Sachets of Splenda sweetner are arranged in London, U.K., on Friday, Sept. 28, 2007.  Tate & Lyle Plc fell the most in two decades in London after predicting a loss for its sugar-trading division and saying higher corn prices will dent profit. Photographer: Hannah Songer/Bloomberg News

The good news in Tate & Lyle’s first-half results was that there was no more bad news after September’s profits warning.

The British sweetener maker on Thursday reported that pre-tax profits almost halved in the six months to September 30, but stood by its forecast of full-year pre-tax profits of £230m-£245m.
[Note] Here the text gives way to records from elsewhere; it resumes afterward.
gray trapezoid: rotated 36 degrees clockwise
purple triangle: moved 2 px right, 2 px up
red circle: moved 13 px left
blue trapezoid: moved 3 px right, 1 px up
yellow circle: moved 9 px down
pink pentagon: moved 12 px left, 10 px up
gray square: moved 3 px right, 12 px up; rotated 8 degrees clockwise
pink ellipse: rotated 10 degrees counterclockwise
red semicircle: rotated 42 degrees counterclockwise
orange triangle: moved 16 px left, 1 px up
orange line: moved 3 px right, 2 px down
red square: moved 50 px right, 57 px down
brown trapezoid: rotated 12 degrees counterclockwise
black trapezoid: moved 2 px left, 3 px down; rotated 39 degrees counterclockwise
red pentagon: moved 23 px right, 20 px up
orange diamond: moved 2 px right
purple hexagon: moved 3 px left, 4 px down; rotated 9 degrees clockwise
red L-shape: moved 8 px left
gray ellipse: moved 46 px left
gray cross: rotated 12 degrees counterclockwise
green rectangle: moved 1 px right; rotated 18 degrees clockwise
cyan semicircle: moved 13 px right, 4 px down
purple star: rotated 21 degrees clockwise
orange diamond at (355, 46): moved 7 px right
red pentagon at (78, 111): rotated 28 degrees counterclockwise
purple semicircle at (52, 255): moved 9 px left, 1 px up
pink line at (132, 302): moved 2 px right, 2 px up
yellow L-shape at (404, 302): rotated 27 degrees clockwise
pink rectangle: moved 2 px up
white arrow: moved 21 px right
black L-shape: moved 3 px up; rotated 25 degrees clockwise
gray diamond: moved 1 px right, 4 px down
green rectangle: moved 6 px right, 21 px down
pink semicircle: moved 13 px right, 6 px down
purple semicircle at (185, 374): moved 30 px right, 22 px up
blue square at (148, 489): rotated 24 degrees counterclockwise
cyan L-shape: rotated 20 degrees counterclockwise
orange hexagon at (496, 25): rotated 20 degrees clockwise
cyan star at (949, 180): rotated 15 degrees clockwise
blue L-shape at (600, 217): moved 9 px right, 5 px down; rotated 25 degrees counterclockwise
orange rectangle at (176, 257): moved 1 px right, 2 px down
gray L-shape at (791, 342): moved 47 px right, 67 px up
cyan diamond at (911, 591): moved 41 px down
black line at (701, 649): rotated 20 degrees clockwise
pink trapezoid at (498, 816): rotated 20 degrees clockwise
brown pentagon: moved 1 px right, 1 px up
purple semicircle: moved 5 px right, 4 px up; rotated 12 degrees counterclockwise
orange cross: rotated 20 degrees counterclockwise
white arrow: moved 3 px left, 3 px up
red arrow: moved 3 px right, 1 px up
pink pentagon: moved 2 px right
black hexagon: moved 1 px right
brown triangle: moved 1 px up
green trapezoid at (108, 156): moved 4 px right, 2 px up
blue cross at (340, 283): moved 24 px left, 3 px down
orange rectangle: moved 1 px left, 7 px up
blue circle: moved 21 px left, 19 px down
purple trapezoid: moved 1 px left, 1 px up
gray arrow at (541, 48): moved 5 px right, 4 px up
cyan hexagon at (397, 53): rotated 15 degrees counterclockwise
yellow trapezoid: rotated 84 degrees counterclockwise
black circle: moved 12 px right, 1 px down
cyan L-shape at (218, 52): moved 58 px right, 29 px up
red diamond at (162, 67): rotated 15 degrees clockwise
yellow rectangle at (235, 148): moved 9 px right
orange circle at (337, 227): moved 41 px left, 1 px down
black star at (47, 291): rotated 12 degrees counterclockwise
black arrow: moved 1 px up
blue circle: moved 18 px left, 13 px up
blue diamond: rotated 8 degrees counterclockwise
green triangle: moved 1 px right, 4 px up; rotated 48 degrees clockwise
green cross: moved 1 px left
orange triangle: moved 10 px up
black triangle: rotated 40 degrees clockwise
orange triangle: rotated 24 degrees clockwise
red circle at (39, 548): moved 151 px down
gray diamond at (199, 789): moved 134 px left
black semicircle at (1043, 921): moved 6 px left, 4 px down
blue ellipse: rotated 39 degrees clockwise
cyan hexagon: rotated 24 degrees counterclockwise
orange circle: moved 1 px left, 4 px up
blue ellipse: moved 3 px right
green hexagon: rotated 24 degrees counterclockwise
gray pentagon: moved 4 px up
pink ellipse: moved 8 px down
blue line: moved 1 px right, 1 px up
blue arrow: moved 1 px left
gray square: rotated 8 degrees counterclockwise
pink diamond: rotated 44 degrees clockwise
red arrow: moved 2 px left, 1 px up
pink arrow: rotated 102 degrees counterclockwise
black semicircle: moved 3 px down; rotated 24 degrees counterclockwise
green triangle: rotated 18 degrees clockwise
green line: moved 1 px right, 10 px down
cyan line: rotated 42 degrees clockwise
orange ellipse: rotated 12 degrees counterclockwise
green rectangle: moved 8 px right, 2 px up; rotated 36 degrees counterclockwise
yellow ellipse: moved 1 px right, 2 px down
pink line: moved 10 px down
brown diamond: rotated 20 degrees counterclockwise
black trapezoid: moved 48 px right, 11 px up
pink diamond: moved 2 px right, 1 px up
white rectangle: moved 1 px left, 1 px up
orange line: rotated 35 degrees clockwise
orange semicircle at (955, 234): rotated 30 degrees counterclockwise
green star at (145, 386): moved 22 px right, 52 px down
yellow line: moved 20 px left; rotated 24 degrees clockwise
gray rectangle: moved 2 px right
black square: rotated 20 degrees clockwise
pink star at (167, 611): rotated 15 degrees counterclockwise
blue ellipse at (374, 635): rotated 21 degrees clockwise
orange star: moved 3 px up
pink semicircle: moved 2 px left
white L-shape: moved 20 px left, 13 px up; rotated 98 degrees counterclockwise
It also raised its interim dividend by 5.1 per cent to 8.2p a share.

Javed Ahmed, chief executive, said the group was focused on working through the two issues that have led to two warnings this year: its supply chain and the competition from China that has undercut prices for sucralose, one of its main ingredients.

Nick Hampton, who became finance director on September 1, was reviewing the group’s supply chain to ensure it “reflects our increasingly global business”, Mr Ahmed said.

Demand for speciality food ingredients has been growing annually by more than 20 per cent in recent years, but Tate & Lyle’s supply chain does not seem to have kept up.

Last year’s harsh winter in the US – where most of the company’s starch plants are based – had left inventories too low to cope with customer orders in Latin America and Asia, resulting in orders being airfreighted to these regions at a cost to the company of £30m.

Mr Ahmed said he was also reflecting on “how best to maximise returns” from the Splenda sucralose business. Asked whether this could mean selling, he said: “This is not a call for selling the business at all. But the market is in flux and we need to take a methodical, objective view to see if we should be doing things differently.”

Sucralose prices have dropped by 25 per cent over the past 18 months after oversupply, intense competition from producers in China and weak US fizzy drink sales.

Group pre-tax profits fell 47 per cent to £79m in the first half, on sales down 21 per cent at £1.2bn.

Martin Deboo, analyst at Jefferies, said: “A near-40 per cent decline in speciality food ingredients profits, even at constant foreign exchange, does not look pretty.” But he added that excluding sucralose, speciality ingredients showed “underlying momentum . . . so the future heart of Tate is still beating strongly, it would seem.”

Analysts at Citi said: “Whilst uncertainties remain, in particular about sucralose pricing, we expect the market should be reassured by today’s release . . . the absence of any new negatives is a positive in our view.”

The shares were 1 per cent lower in early London trading at 601p.